**EXERCISE DESCRIPTION**
Working through the lines below, return each one that holds "down".

**EXERCISE DATA**
.....

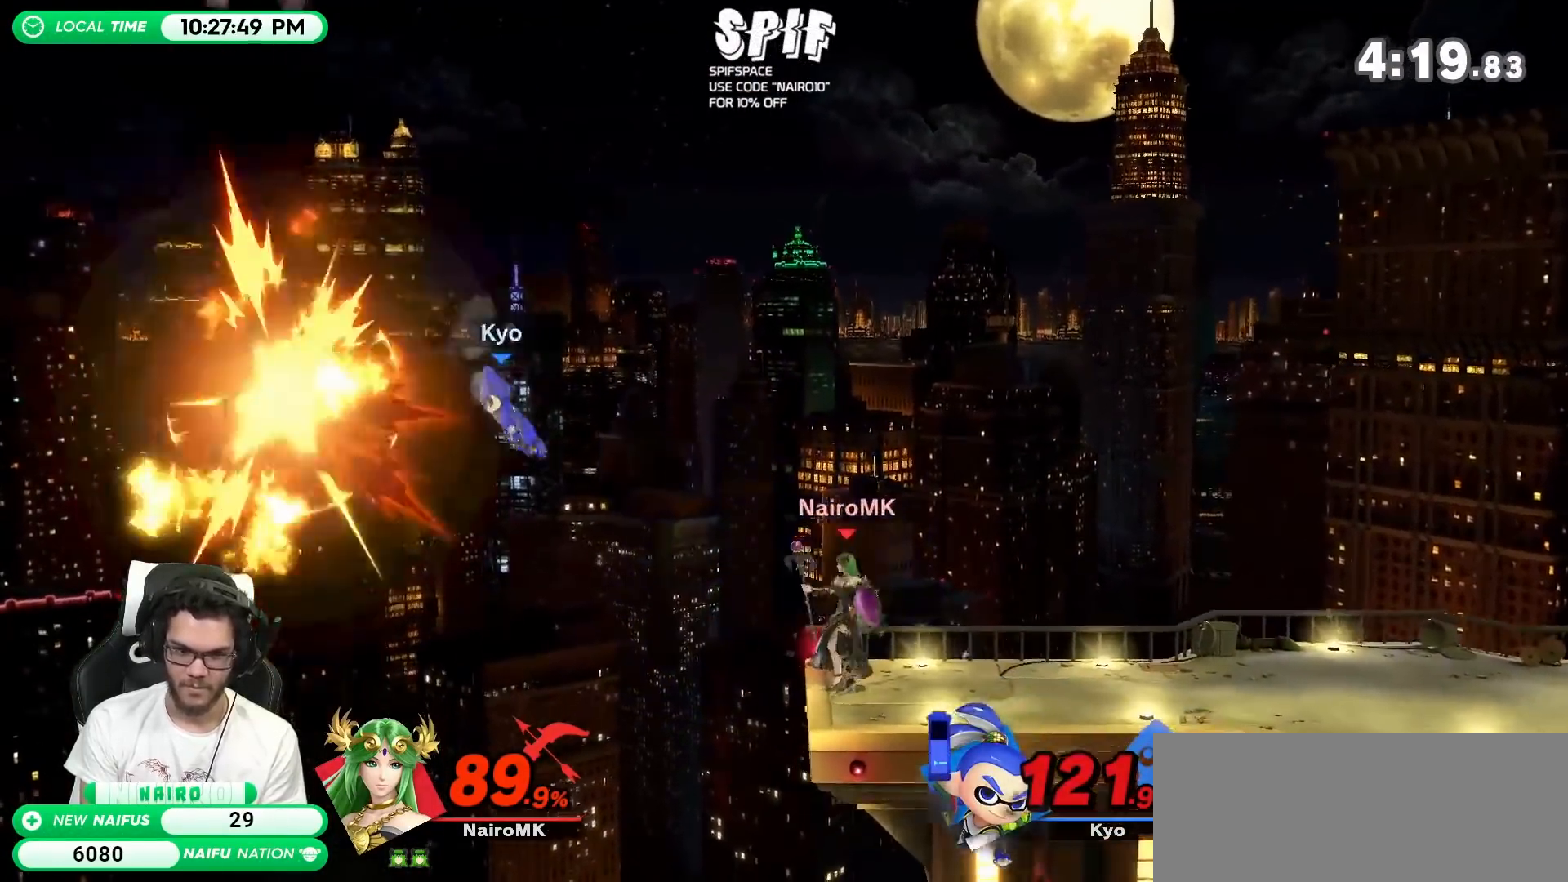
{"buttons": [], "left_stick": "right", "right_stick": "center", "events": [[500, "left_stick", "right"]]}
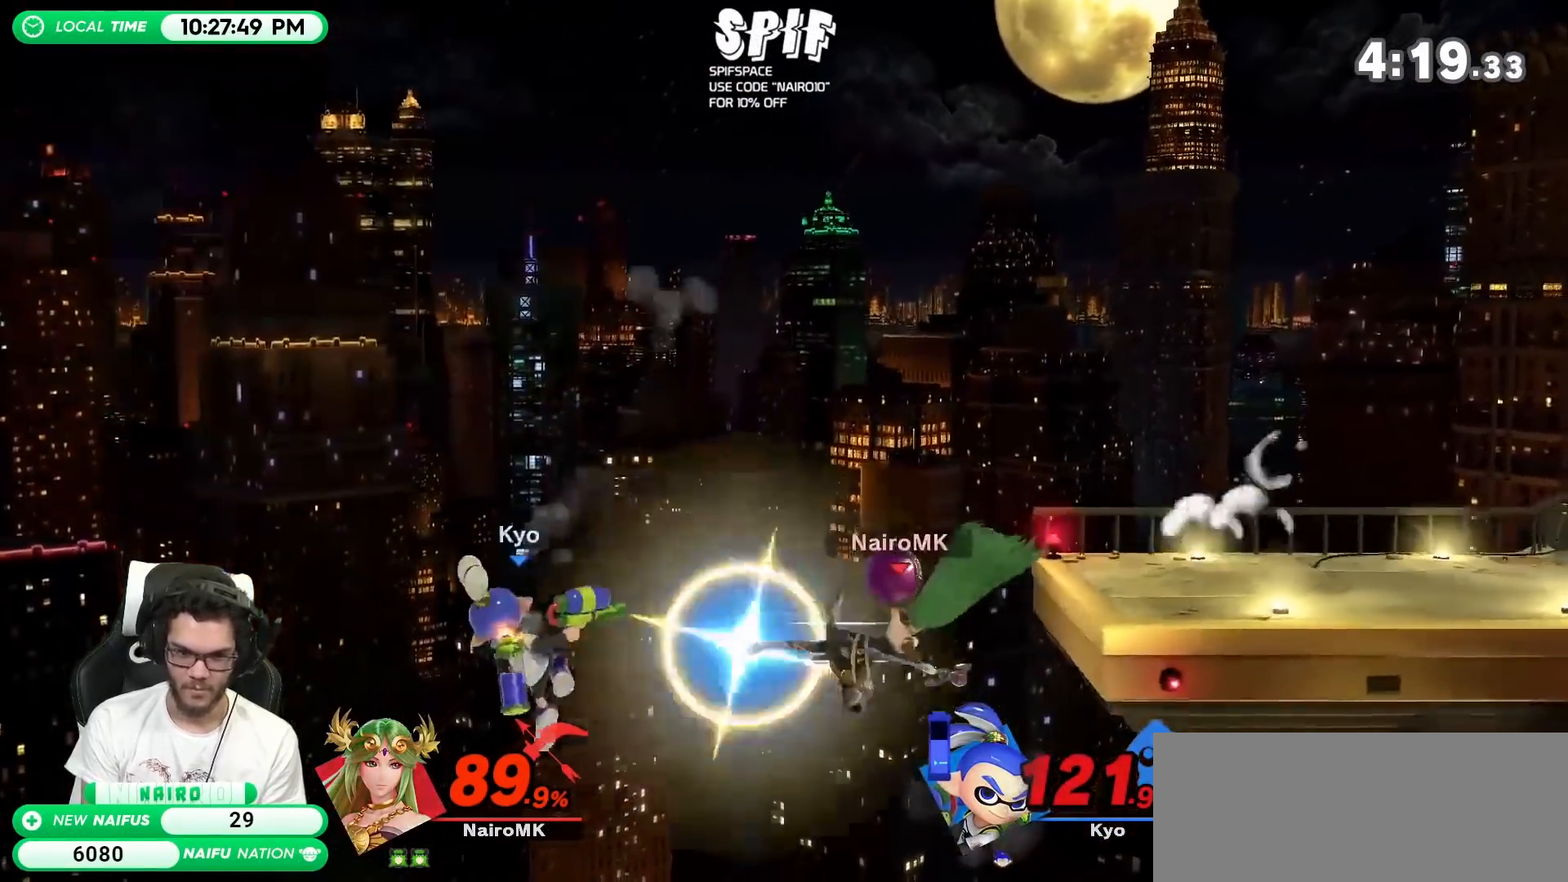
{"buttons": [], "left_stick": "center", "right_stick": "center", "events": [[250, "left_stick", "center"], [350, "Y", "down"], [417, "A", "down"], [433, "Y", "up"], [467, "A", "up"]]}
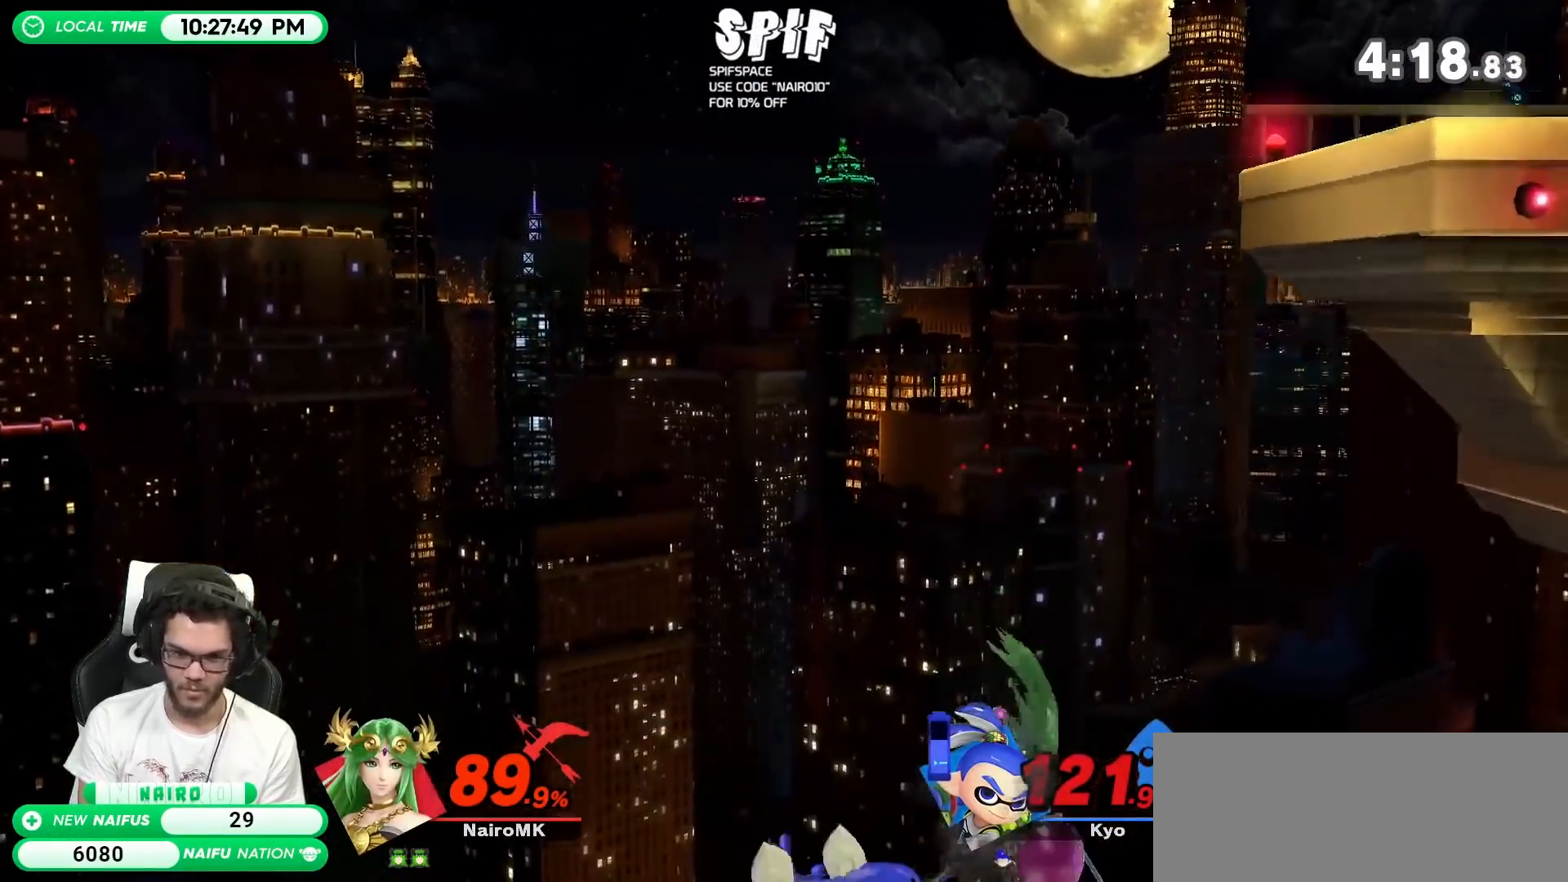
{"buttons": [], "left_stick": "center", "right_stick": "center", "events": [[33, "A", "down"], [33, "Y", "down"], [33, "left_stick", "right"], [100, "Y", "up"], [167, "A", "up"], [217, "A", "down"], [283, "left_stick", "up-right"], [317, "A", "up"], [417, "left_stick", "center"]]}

.....

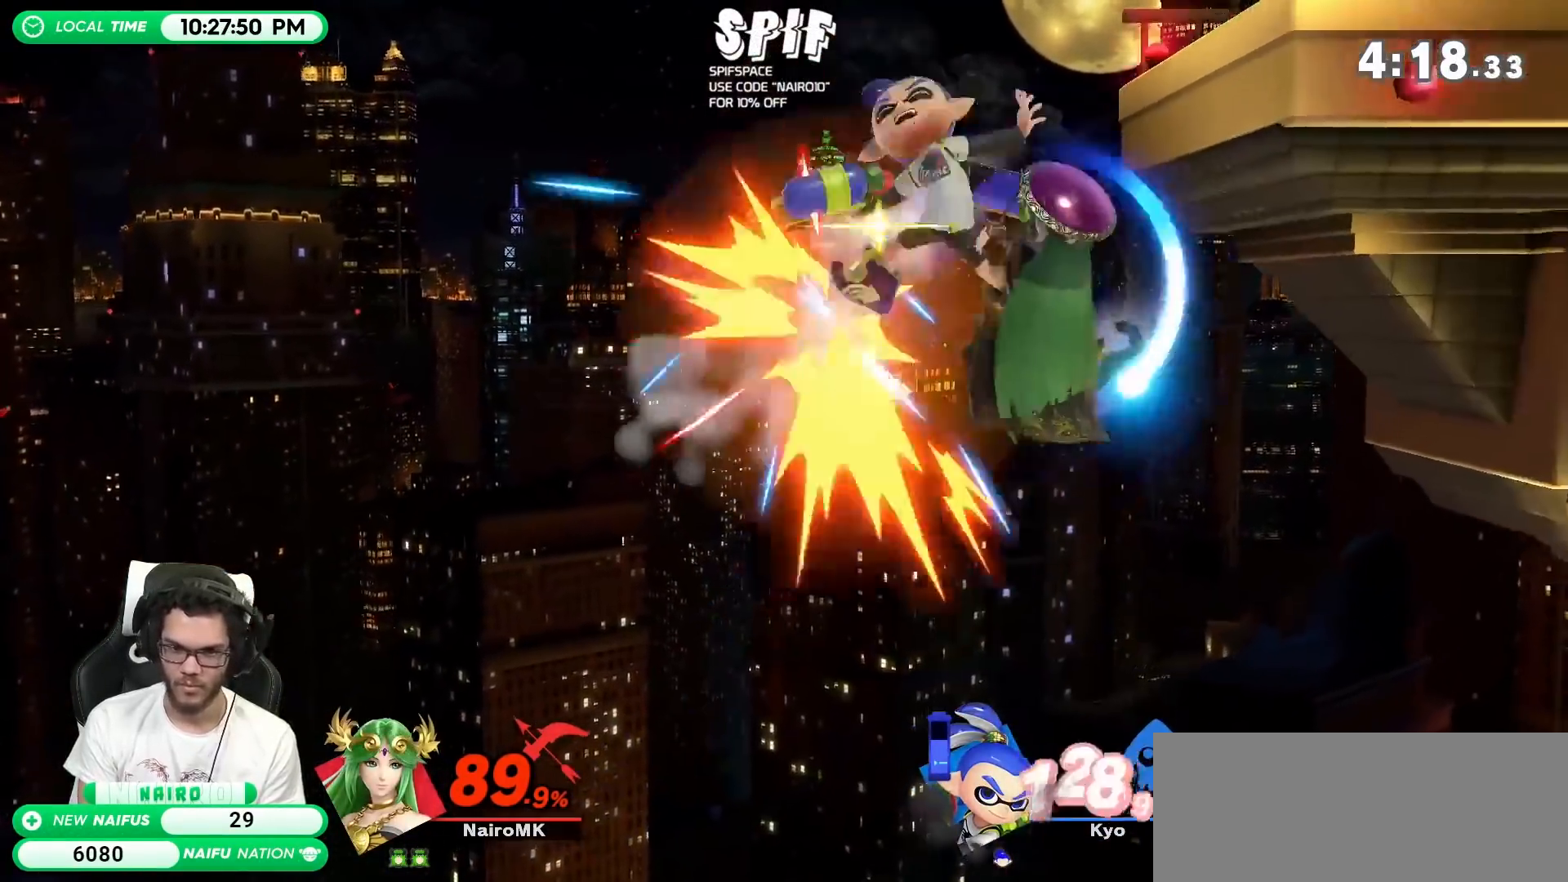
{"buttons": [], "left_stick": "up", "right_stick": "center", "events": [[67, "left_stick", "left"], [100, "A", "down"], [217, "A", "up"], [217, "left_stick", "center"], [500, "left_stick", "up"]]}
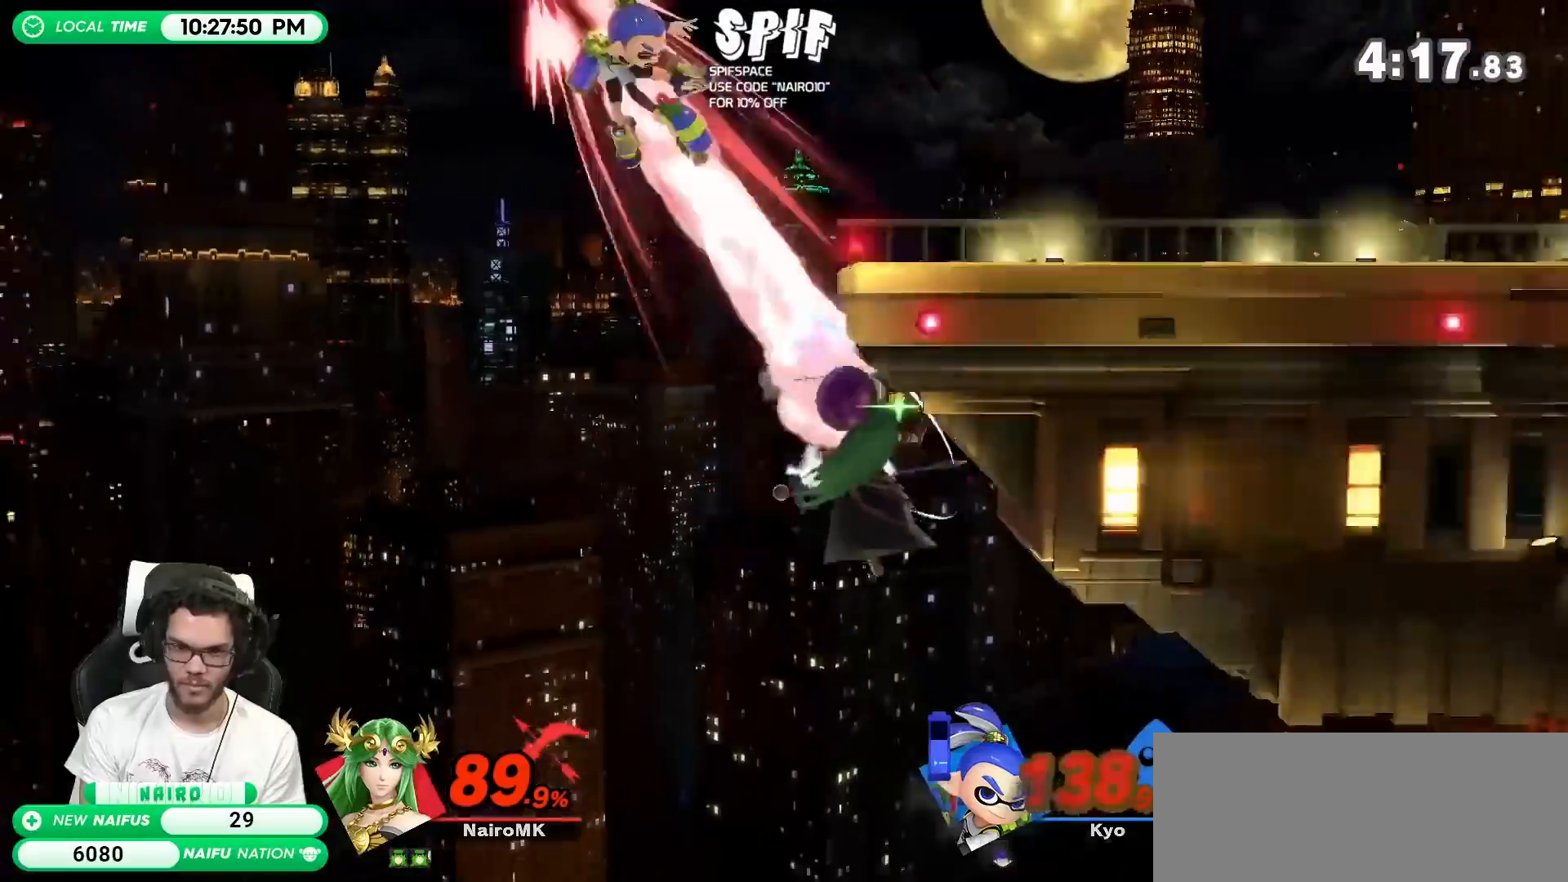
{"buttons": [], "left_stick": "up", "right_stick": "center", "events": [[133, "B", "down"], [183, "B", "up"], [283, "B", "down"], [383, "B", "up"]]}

.....

**SOLVED EXERCISE**
{"buttons": [], "left_stick": "center", "right_stick": "center", "events": [[250, "left_stick", "center"], [350, "Y", "down"], [417, "A", "down"], [433, "Y", "up"], [467, "A", "up"]]}
{"buttons": [], "left_stick": "center", "right_stick": "center", "events": [[33, "A", "down"], [33, "Y", "down"], [33, "left_stick", "right"], [100, "Y", "up"], [167, "A", "up"], [217, "A", "down"], [283, "left_stick", "up-right"], [317, "A", "up"], [417, "left_stick", "center"]]}
{"buttons": [], "left_stick": "up", "right_stick": "center", "events": [[67, "left_stick", "left"], [100, "A", "down"], [217, "A", "up"], [217, "left_stick", "center"], [500, "left_stick", "up"]]}
{"buttons": [], "left_stick": "up", "right_stick": "center", "events": [[133, "B", "down"], [183, "B", "up"], [283, "B", "down"], [383, "B", "up"]]}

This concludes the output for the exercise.